How To Read A CBD Label

With so many CBD products on the market, you need to be sure to buy the best CBD product for your specific health and wellness needs. If you are new to CBD and you are making your first purchase, you definitely want to spend some time comparing product labels. This applies whether you are shopping over the counter, online or in a licensed adult-use and medical cannabis store.

Part of the problem with CBD purchases is that label requirements vary state by state. However, beyond state requirements, there are no FDA regulations around CBD. This means some products that state they contain “hemp oil” may or may not contain CBD. [1] This is particularly important since a big part of your decision making should be on how much CBD a product contains.

Here are key things to look for on the label of a CBD product in making your purchase decision:

CBD Dosage

The most important thing to look for on the label is CBD dosage. The amount of CBD will be stated in milligrams or as a percentage on the label.  Milligrams refer to the amount of CBD in the product. This is the most commonly used listing format in the United States.

On the other hand, the percentage that is shown on the labels, whether it’s 10, 15 or 30 percent indicates the concentration of CBD.  This is based on the actual weight of the CBD as a portion of the total weight of the liquid in the bottle.  This may be more difficult to determine.   You also need to factor in the size of the bottle – 10ml, 30 ml and so forth. So, 500mg of CBD in a 10ml bottle is a strength of 5 percent CBD.  This is a less commonly used way of stating the amount of CBD in the product.

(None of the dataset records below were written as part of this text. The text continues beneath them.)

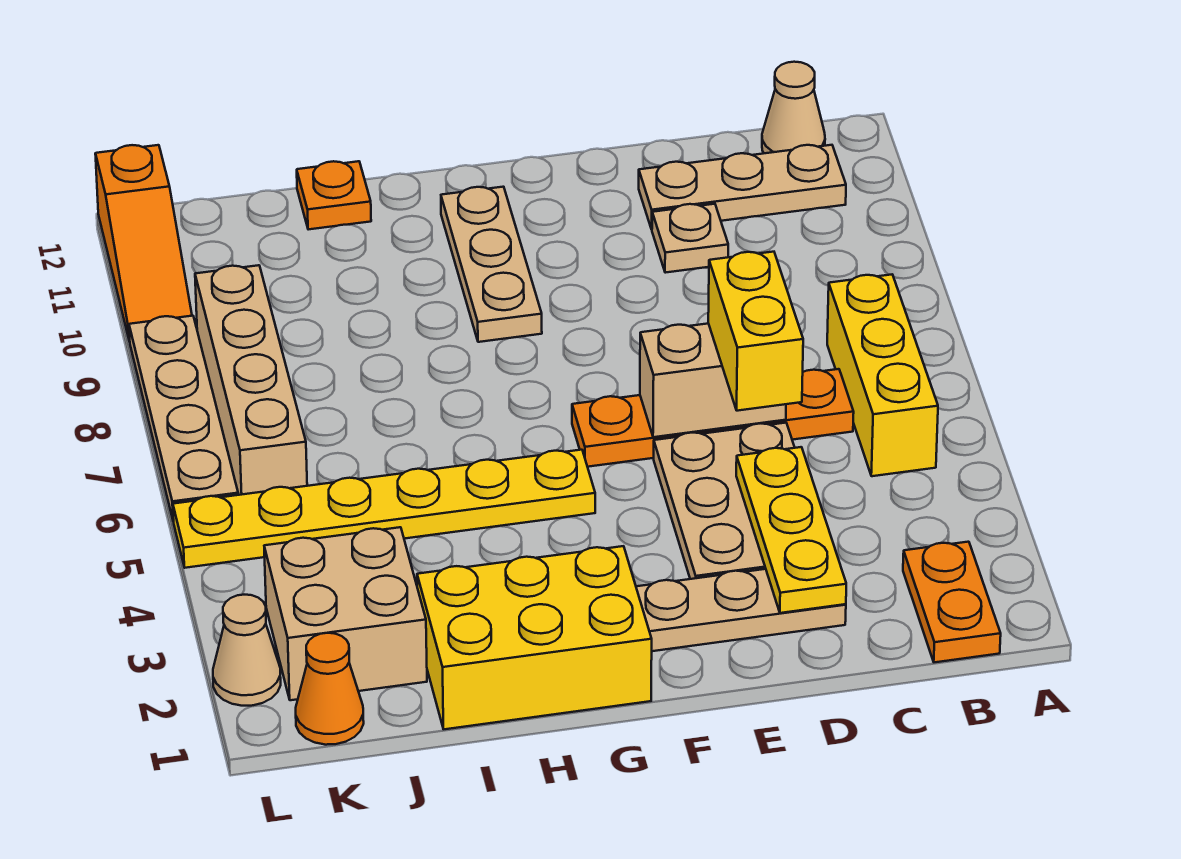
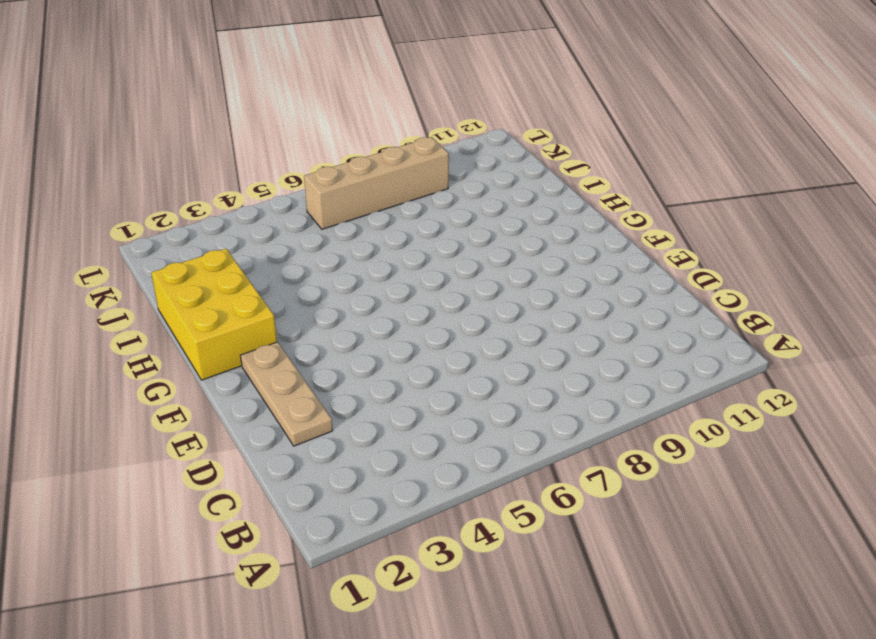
none -> orange plate B1:B2 level 1
none -> yellow brick B5:B7 level 1
none -> tan plate B11:D11 level 1

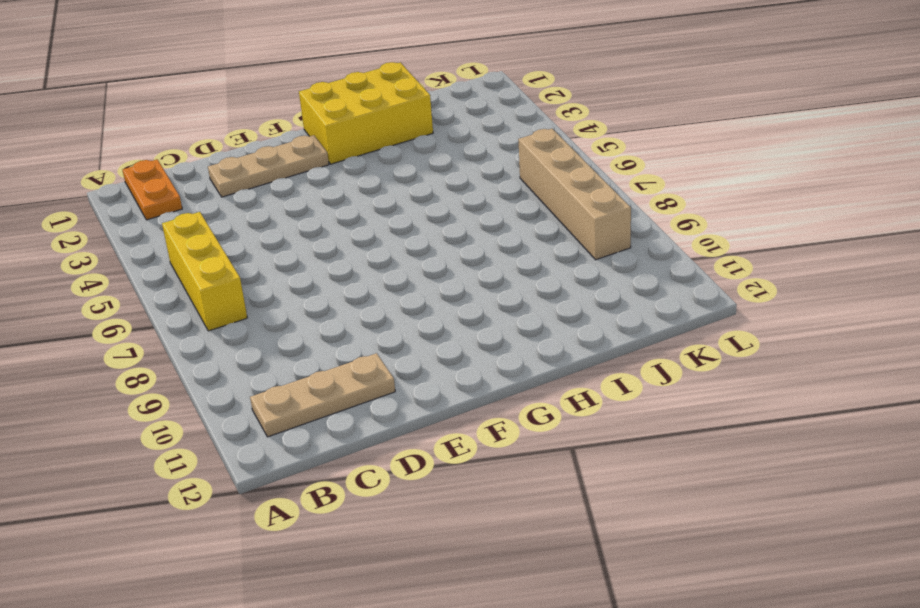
none -> tan cone B12 level 1
none -> orange plate C6:F6 level 1
none -> tan plate D3:E5 level 1

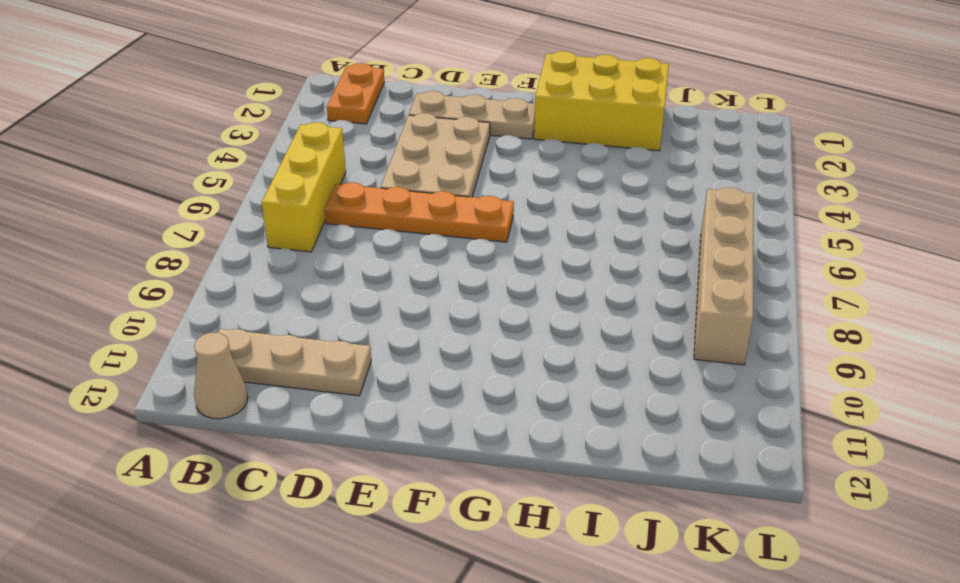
none -> tan plate D10 level 1
none -> yellow plate G5:L5 level 1
none -> tan plate G9:G11 level 1

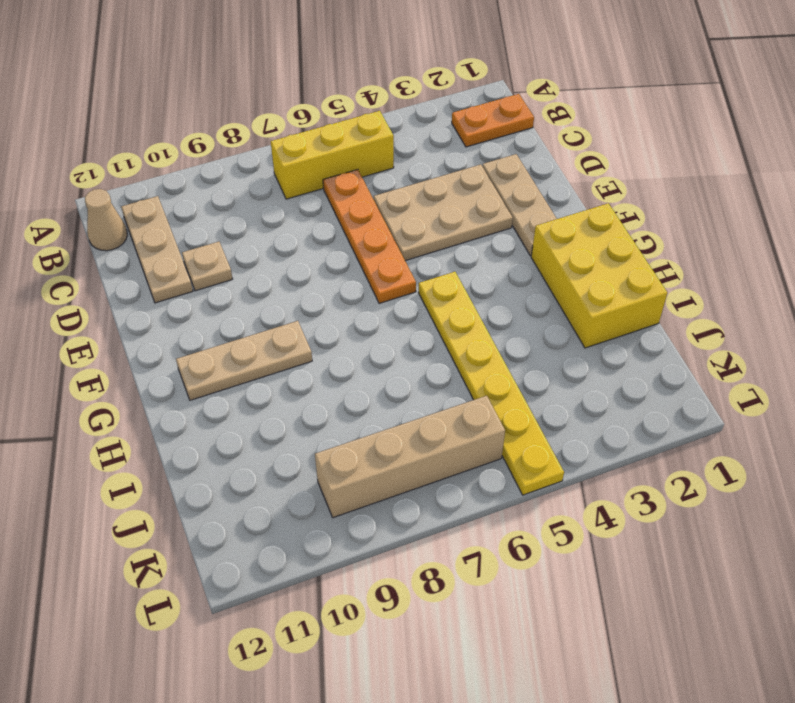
none -> orange plate I12 level 1
none -> tan brick J2:K3 level 1
none -> orange cone K1 level 1

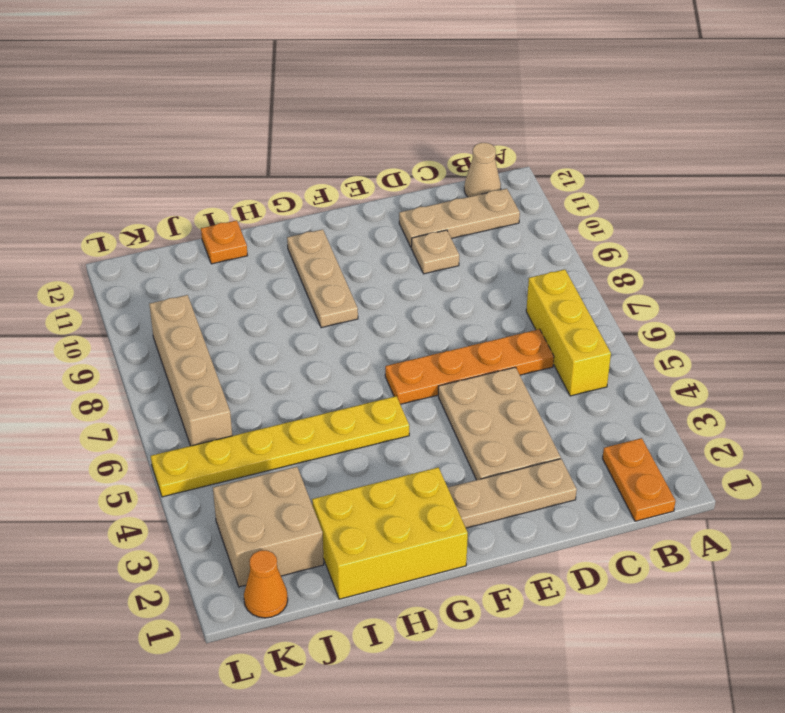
none -> tan cone L2 level 1
none -> tan plate L6:L9 level 1
none -> orange slope L10:L12 level 1 top 12

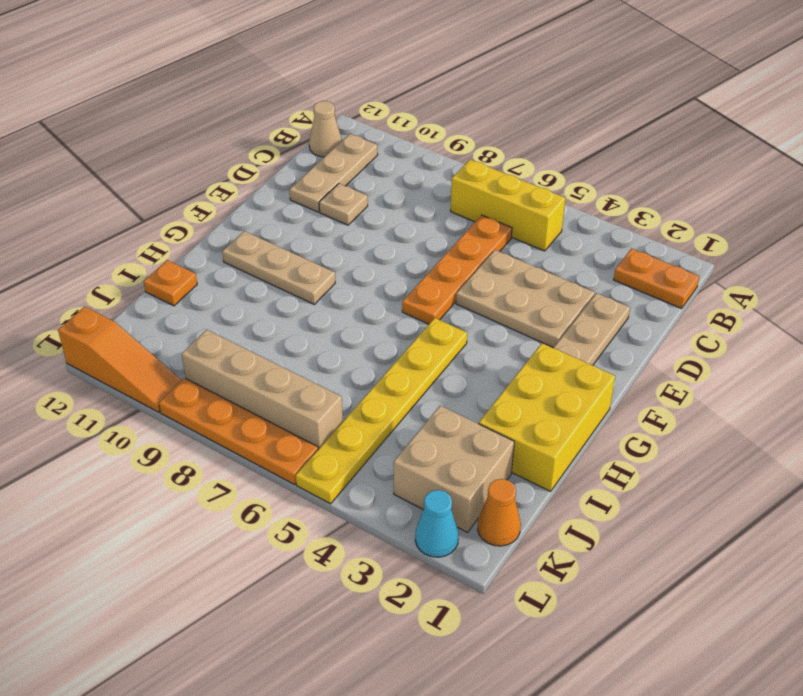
cyan cone L2 level 1 -> tan cone L2 level 1
orange plate L6:L9 level 1 -> tan plate L6:L9 level 1
none -> yellow plate D2:D4 level 2
none -> tan brick D6:E6 level 2
none -> yellow brick D5:D6 level 3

Serving Size/Servings Per Container

Many CBD labels also will include the number and size of CBD servings in each package. However, since there is not standard serving of CBD, the right serving will depend on your weight, metabolism, condition, method of consumption, and more. It’s also a good idea to ask your doctor what the appropriate serving size is for you and the condition you are treating.

Source of CBD Oil

Know the source of the CBD. CBD products in the medical and adult-use cannabis markets often contain THC, the psychoactive ingredient in cannabis. Hemp-derived CBD comes from industrial hemp plants consisting of less than 0.3% THC.

Also watch for the terms regarding the CBD spectrum. The two main CBD types or spectrums are full spectrum and isolate. The difference refers to the range of naturally-occurring compounds found in the cannabis plant. Full-spectrum CBD products include all of these compounds, which means they have THC.  Isolates are the purest form of CBD since all the other compounds and impurities have been removed.  There also is another less-common CBD spectrum called broad-spectrum CBD, which can be considered a mix between the full-spectrum and isolate.  Broad-spectrum CBD preserves the range of plant compounds but THC has been removed.

Manufacturing Date

CBD will degrade over time so look for the manufacturing date to find out how old the product is.


As with other products and medications, CBD products should include information about storage to ensure quality and potency. Also check the product’s expiration date so you are sure you are consuming fresh, potent CBD.

Finally, look for other ingredients. most CBD products have other ingredients. Gummies will commonly contain glycerin, colors, and flavors. Tinctures often come mixed with some other oil, spirits, or glycerin. Carefully review these ingredients for quality, purity, and the presence of potential allergens. Also consider any warning labels about drug interactions. [2]

[1] Downs, David, “How to read a CBD label,” Leafly, November 21, 2019.